K2S, PC

Getting Your Audit Committee Up To Par

March 15, 2007 | Nonprofit

Corporate reforms in the for-profit sector have prompted nonprofits to also re-evaluate their governance practices in an effort to enhance accountability. One way many organizations have responded is by establishing an audit committee or improving how theirs operates.

Why the need.

Audit committees are generally recommended for organizations that retain outside auditors, particularly those with $1 million or more in total annual revenues, according to The Sarbanes-Oxley Act and Implications for Nonprofit Organizations, provided by BoardSource and Independent Sector. Some states even require not-for-profits with a certain level of annual revenue to have audit committees. Of course, whether you need to create an audit committee depends on your organization and board.

Smaller nonprofits that don't conduct outside audits probably don't need an audit committee.

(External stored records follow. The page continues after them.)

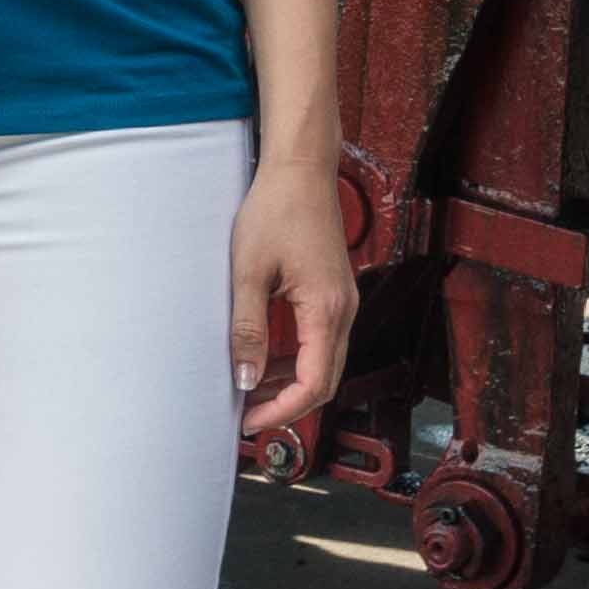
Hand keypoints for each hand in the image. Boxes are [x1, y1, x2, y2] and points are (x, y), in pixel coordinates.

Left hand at [230, 155, 354, 452]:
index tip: (249, 419)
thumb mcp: (249, 271)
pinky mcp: (333, 293)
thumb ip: (248, 329)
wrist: (301, 169)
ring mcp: (342, 302)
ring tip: (250, 389)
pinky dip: (296, 359)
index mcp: (326, 310)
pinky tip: (266, 358)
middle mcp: (343, 310)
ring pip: (324, 362)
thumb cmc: (276, 209)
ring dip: (291, 383)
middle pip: (324, 380)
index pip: (314, 384)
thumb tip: (246, 379)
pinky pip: (321, 340)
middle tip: (247, 413)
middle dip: (287, 403)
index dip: (282, 410)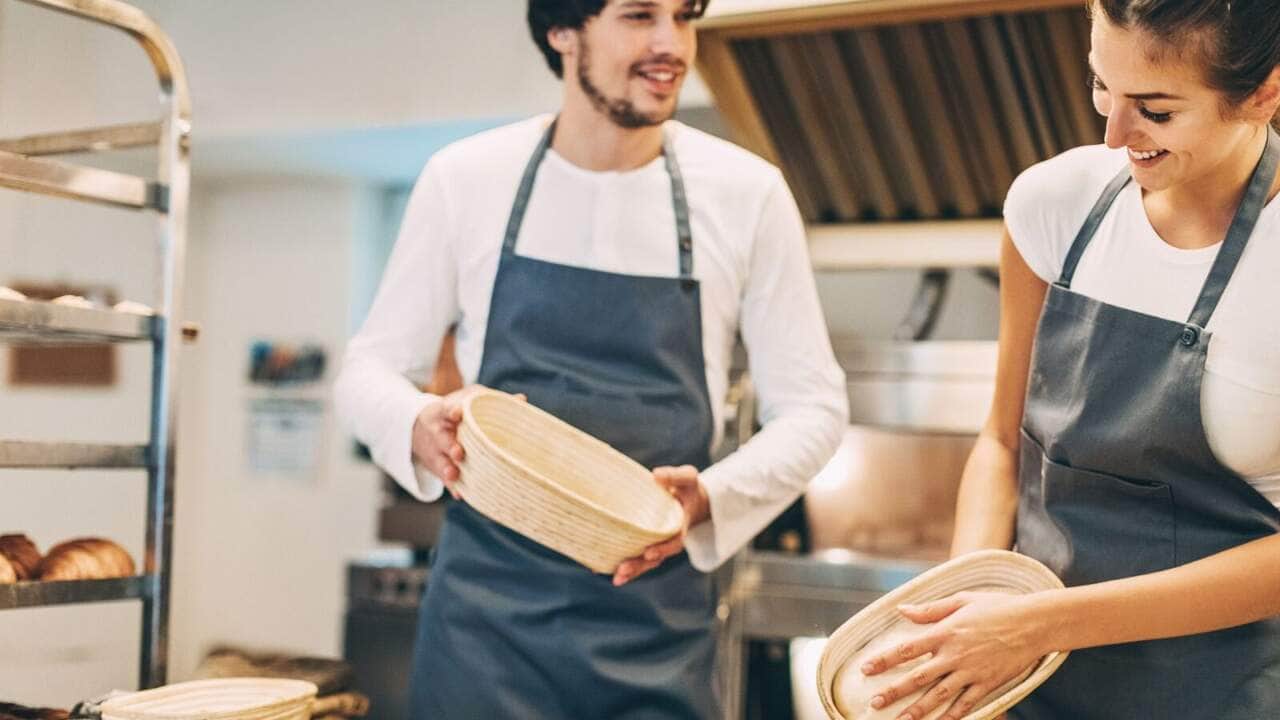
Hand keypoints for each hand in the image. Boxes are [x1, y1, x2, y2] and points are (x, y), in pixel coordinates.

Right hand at [411, 385, 522, 499]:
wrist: (420, 427)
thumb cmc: (457, 413)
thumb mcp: (469, 402)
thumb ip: (491, 403)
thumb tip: (521, 399)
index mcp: (448, 411)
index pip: (448, 408)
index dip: (453, 410)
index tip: (457, 413)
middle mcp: (439, 431)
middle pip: (443, 438)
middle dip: (450, 445)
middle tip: (459, 453)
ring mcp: (436, 450)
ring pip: (440, 460)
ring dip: (448, 469)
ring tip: (454, 474)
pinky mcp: (437, 466)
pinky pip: (442, 477)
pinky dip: (451, 485)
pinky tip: (459, 494)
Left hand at [612, 465, 708, 585]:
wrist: (690, 499)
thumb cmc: (687, 486)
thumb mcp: (687, 477)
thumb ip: (674, 476)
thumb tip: (655, 475)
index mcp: (681, 525)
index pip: (673, 541)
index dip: (662, 549)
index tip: (649, 553)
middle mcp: (669, 539)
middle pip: (655, 558)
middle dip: (639, 566)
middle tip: (622, 571)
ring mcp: (658, 543)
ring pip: (645, 563)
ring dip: (631, 571)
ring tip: (616, 578)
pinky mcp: (647, 543)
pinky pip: (635, 556)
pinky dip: (620, 563)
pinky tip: (600, 568)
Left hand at [859, 591, 1051, 719]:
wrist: (1033, 623)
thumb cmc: (997, 607)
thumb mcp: (961, 601)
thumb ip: (930, 610)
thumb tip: (902, 610)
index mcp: (945, 632)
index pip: (907, 649)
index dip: (884, 660)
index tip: (866, 669)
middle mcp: (954, 655)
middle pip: (918, 677)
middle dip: (894, 691)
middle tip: (875, 703)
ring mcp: (971, 672)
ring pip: (939, 695)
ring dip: (918, 710)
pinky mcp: (987, 684)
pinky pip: (966, 704)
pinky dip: (951, 716)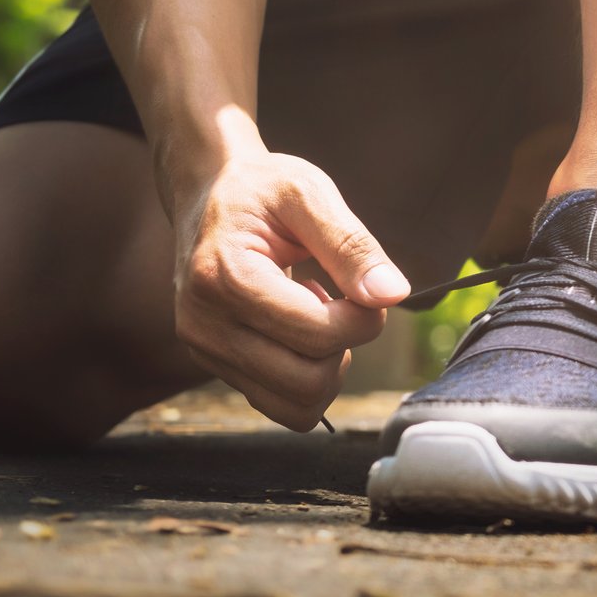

They may have a finance committee instead, which oversees financial matters relating to the organization. Not-for-profits that do have an audit committee should separate it from the finance or investment committee to achieve greater independence.

Effective audit committees serve as positive agents of change by making sure their organizations understand and act on auditor recommendations.

What its responsibilities are

As the name suggests, the primary responsibility of the audit committee is to oversee the annual audit — this involves hiring the outside auditor, renewing the contract and monitoring performance. Additional responsibilities include:

  • Meeting with auditors to plan and review the audit and at other times of the year to discuss suggested improvements or areas of concern,
  • Recommending the approval or modification of the annual audit to the board,
  • Monitoring the adequacy and integrity of accounting, internal control and risk management procedures, and
  • Ensuring compliance with all financial reporting requirements.

Also, committee members should encourage a culture that views whistleblowing as a valuable contribution to both the workplace and employees' futures.

How to learn from for-profits

In addition to reaffirming the important role of the audit committee, many not-for-profits have adopted governance standards from the public sector. Nonprofit education and advocacy groups such as BoardSource and Independent not-for-profits. These include:

Ensuring the independence of audit committee members. Audit committee members, who are typically board members, should not be paid consultants or employees of the nonprofit staff members can provide support to the committee as needed. Also, members shouldn't have a financial stake or other conflict of interest with any organizations that conduct business with your not-for-profit. In certain instances, such as when a nonprofit has the need for specific expertise as discussed below, a non-board member might be permitted to serve in an advisory role.

Requiring financial expertise. All audit committee members will ideally possess financial savvy, but one committee member should have a background in analyzing nonprofits and be a "financial expert." This is generally defined as someone with considerable experience analyzing, preparing or auditing financial statements.

Large not-for-profits typically have an easier time attracting board members with financial expertise than do smaller organizations. One way your nonprofit may be able to acquire expertise in this area is to contract with a certified public accountant to act as an advisory member, assuming this practice is permitted by state law. To uphold independence standards, this individual should not be associated with your audit firm or provide other accounting services to your nonprofit.

Overseeing positive change. Effective audit committees serve as positive agents of change by making sure their organizations understand and act on auditor recommendations. As part of the annual audit, most not-for-profits receive a management letter outlining suggestions for improvements relating to financial management, accounting and internal control practices.

Maintaining an active relationship with auditors throughout the year. This includes consulting them as needed with questions about financial regulations or other matters pertinent to the audit. Another sound practice is for the committee to request an annual meeting with
auditors in an executive session to discuss any concerns members may have about the organization's financial situation, risk environment or staff members.

Why it's in your best interest

Like for-profit companies, nonprofits have a broad range of stakeholders and a similar degree of public accountability. And so its in their best interests to follow the highest standards of conduct. By establishing an audit committee and operating it in a manner consistent with prevailing best practices, your organization can demonstrate its commitment to upholding the public's trust.


Investment policies help you chart a prudent course

A carefully crafted investment policy goes a long way toward ensuring an organization's financial protection for individual board members against claims that investments were mishandled.

Investment policies generally address issues including:

  • Investment performance goals,
  • Appropriate investments in terms of risk, potential yield, liquidity, and social and ethical considerations,
  • Guidelines for asset allocation, quality and diversity,
  • Performance expectations and accountability requirements for investment managers, and
  • Roles and responsibilities of board and staff members in overseeing investments.

Once your investment policy is established, review it quarterly. without regular monitoring, it can easily veer off course, opening up your not-for-profit and board members to risk.